While the banks didn’t see the receipt showing McConville’s payout, the developers who sold the condos to him did know about it.
That’s why the sellers, Premier Coastal Development, created disclosures to inform every party in the transaction that a big chunk of the purchase price was going to McConville’s company, a Premier Coastal representative told us last year.
They instructed the escrow officer on the sales, Demello, to have the disclosures signed by the buyers and the lenders before closing the sale, he said.
But McConville employee Raymond Davoudi posed as the lenders and signed off on those disclosures, the indictment says. By doing that, Davoudi falsely represented that the lender — and the straw buyer as well — were aware of the large payout to McConville, the indictment says.
In an interview last year, Davoudi said McConville often gave him papers to sign as “a simple seller technicality.”
“It was basically a ‘don’t sign, don’t get paid’ type of thing with him,” Davoudi said of his employer.
Demello wasn’t the only one of McConville’s team who thumbed her nose at remaining neutral, prosecutors say.
McConville employee Bahareh Shamlou served as his in-house notary and flew all over the state to obtain signatures on loan documents from the straw buyers who never intended to make payments on the condos themselves.
Shamlou is also charged in relation to the scheme. “Shamlou, in her capacity as a Notary Public in the State of California, regularly notarized documents when the signer was not present and when she knew the signatures were forged,” the indictment says.
For our story last year, Shamlou told us she just handled the paperwork, that she was just one member of McConville’s team.
“Nobody knew exactly how he did things,” Shamlou said last year. “He kept everything secret.
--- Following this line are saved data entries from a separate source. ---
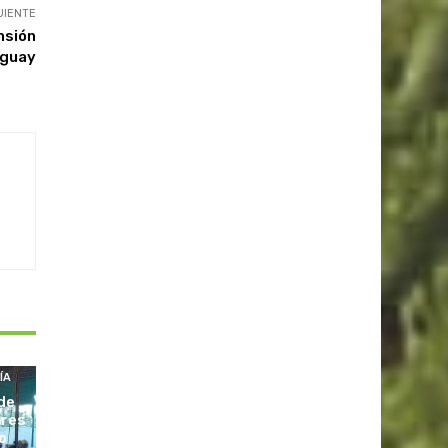
UIENTE
nsión
uguay
ÍA
de
ores
o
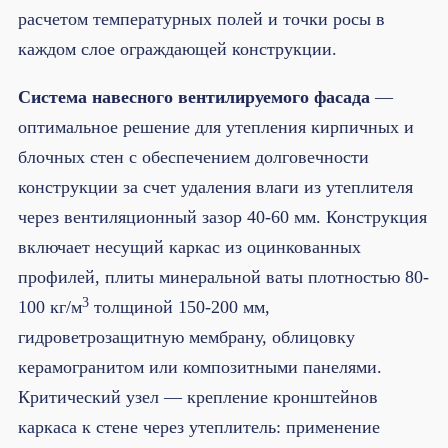
расчетом температурных полей и точки росы в
каждом слое ограждающей конструкции.
Система навесного вентилируемого фасада
—
оптимальное решение для утепления кирпичных и
блочных стен с обеспечением долговечности
конструкции за счет удаления влаги из утеплителя
через вентиляционный зазор 40-60 мм. Конструкция
включает несущий каркас из оцинкованных
профилей, плиты минеральной ваты плотностью 80-
3
100 кг/м
толщиной 150-200 мм,
гидроветрозащитную мембрану, облицовку
керамогранитом или композитными панелями.
Критический узел — крепление кронштейнов
каркаса к стене через утеплитель: применение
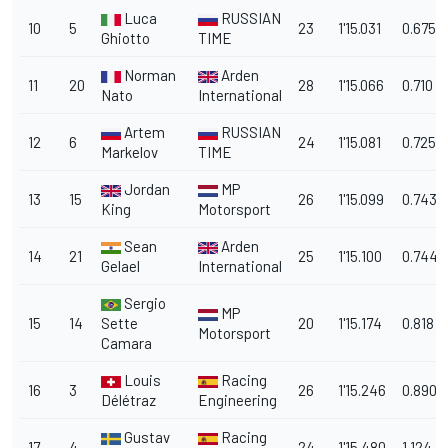
Luca
RUSSIAN
10
5
23
1'15.031
0.675
Ghiotto
TIME
Norman
Arden
11
20
28
1'15.066
0.710
Nato
International
Artem
RUSSIAN
12
6
24
1'15.081
0.725
Markelov
TIME
Jordan
MP
13
15
26
1'15.099
0.743
King
Motorsport
Sean
Arden
14
21
25
1'15.100
0.744
Gelael
International
Sergio
MP
15
14
Sette
20
1'15.174
0.818
Motorsport
Camara
Louis
Racing
16
3
26
1'15.246
0.890
Délétraz
Engineering
Gustav
Racing
17
4
24
1'15.480
1.124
He brought in different people and we all did a different portion. Everybody had a small part so nobody knew everything.”
The indictment doesn’t answer some questions we still have, like who performed the appraisals on the properties that dramatically overvalued the condos two years into the real estate slump.
The indictment says, “Members of the conspiracy obtained and provided to the mortgage lenders materially false and misleading appraisals that inflated the value of the real property secured by the loans to Straw Buyers.”
Nor does it name anyone involved in renting the condos out to tenants. McConville’s team of conspirators illegally continued to collect rent even after he’d stopped making the mortgage payments, the prosecutors say.